### What to work on
Write the data out again exactly, dropping any images it holds.

Transcribed page contents:

-----

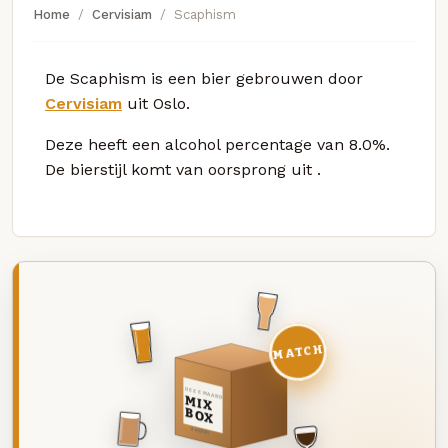
Home
Cervisiam
Scaphism
De Scaphism is een bier gebrouwen door
Cervisiam
uit Oslo.
Deze
heeft een alcohol percentage van 8.0%.
De bierstijl komt van oorsprong uit
.
MATCH
DEZE MAAND
MIX
BOX
8 BIEREN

-----

### Exercise output
Home
Cervisiam
Scaphism
De Scaphism is een bier gebrouwen door
Cervisiam
uit Oslo.
Deze
heeft een alcohol percentage van 8.0%.
De bierstijl komt van oorsprong uit
.
MATCH
DEZE MAAND
MIX
BOX
8 BIEREN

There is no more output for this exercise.